Instructions for the task:
For each statement below, say yes or no depending on whether it agrees with the Nice Arches problem page, and quote the words from the page that settle it. (a) The total length of all the words together may be more than 10⁶. (b) The word AABB counts as bubbly. (c) The posted solution keeps the letters in a stack.

Text extract:
Problem of The Day 30 December — Nice Arches
Nice Arches
Nikki’s latest work is writing an story of letters. However, she finds writing story so boring that, after working for three hours, she realized that all she has written are M long words consisting entirely of letters A and B. Having accepted that she will never finish the story in time, poor Nikki has decided to at least have some fun with it by counting bubbly words.
Now Nikki is connecting pairs of identical letters (A with A, B with B) by drawing arches above the word. A given word is bubbly if each letter can be connected to exactly one other letter in such a way that no two arches intersect. So here is your task. Help Nikki count how many words are bubbly.
Input :
The first line of input contains the positive integer M , the number of words written down by Nikki. Each of the following M lines contains a single word consisting of letters A and B, with length between 2 and 10⁵, inclusive. The sum of lengths of all words doesn’t exceed 10⁶.
Output :
The first and only line of output must contain the number of bubbly words.
Constraints:
1 <= M <= 100
SAMPLE INPUT
3
ABAB
AABB
ABBA
SAMPLE OUTPUT
2
Explanation
ABAB — It is not bubbly as A(indexed 1) will connect to A(indexed 3) by an arch and when we try to connect B(indexed 2) with B(indexed 4) by an arch then it will intersect with the arch b/w A and A. AABB — It is bubbly as arch b/w A and A will not intersect with the arch b/w B and B. ABBA — It is also bubbly as arches will not intersect. we can draw arches b/w A and A above the arch b/w B and B.
Problem Link: Nice Arches
The solution will be posted tomorrow.
SOLUTION
In this problem, we have to make arches of minimum length and with the nearest A or B.
So we are using a stack here. We push the element and check if top two are same then they form arches and that arch won’t intersect with any other arch.
And in end, if the stack is empty then the string is Bubbly.
CODE
#include<iostream>
using namespace std;
int main()
{
int M; cin>>M;
int count = 0;
while(M--) {
string s; cin>>s;
int len = s.length();
int ans = 0;
int top = -1;
char *arr = new char[s.length()];
for(int i=0; i<len; i++) {
top = top + 1;
arr[top] = s[i];
if(arr[top-1] == arr[top] && top>0)
top = top-2;
}
if(top == -1)
ans=1;
count+=ans;
}
cout<<count<<endl;
}

[Data items]

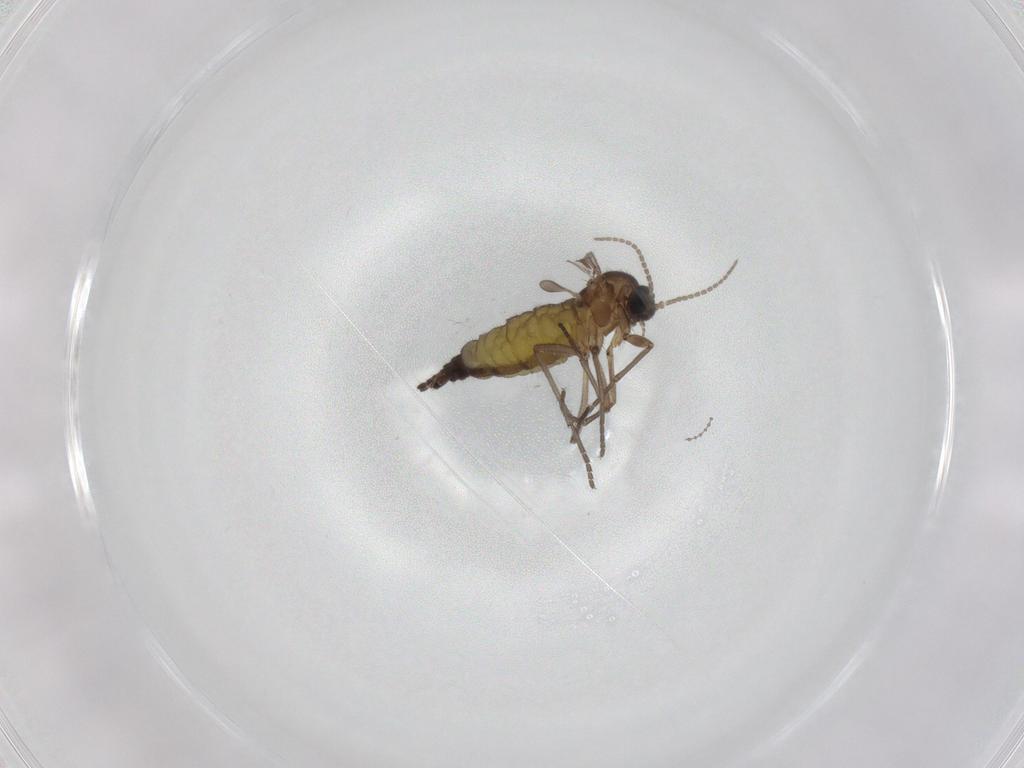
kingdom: Animalia
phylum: Arthropoda
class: Insecta
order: Diptera
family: Sciaridae
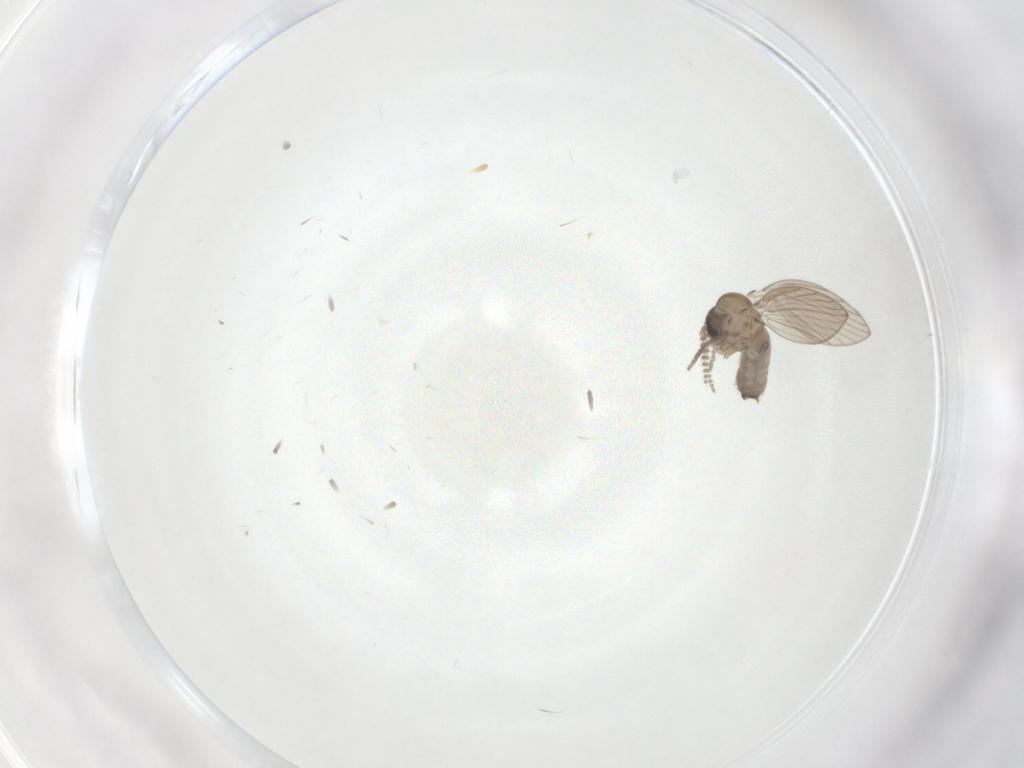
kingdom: Animalia
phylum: Arthropoda
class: Insecta
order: Diptera
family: Psychodidae
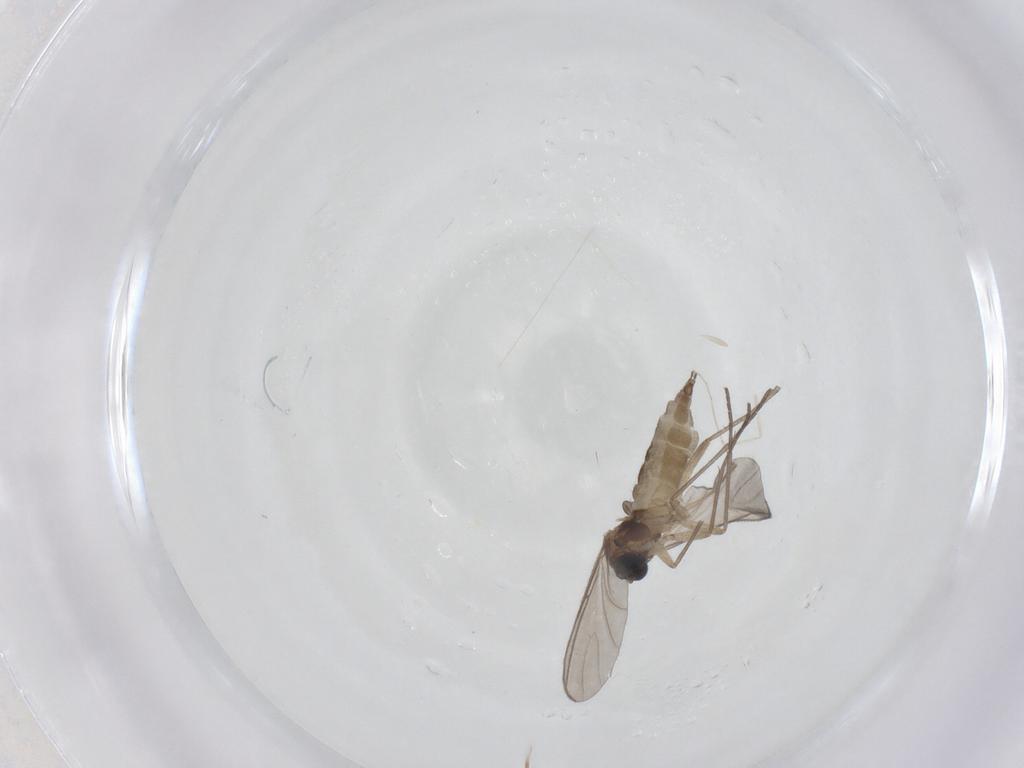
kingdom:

Task response:
(a) No: "The sum of lengths of all words doesn’t exceed 10⁶."
(b) Yes: "AABB — It is bubbly as arch b/w A and A will not intersect with the arch b/w B and B."
(c) Yes: "So we are using a stack here."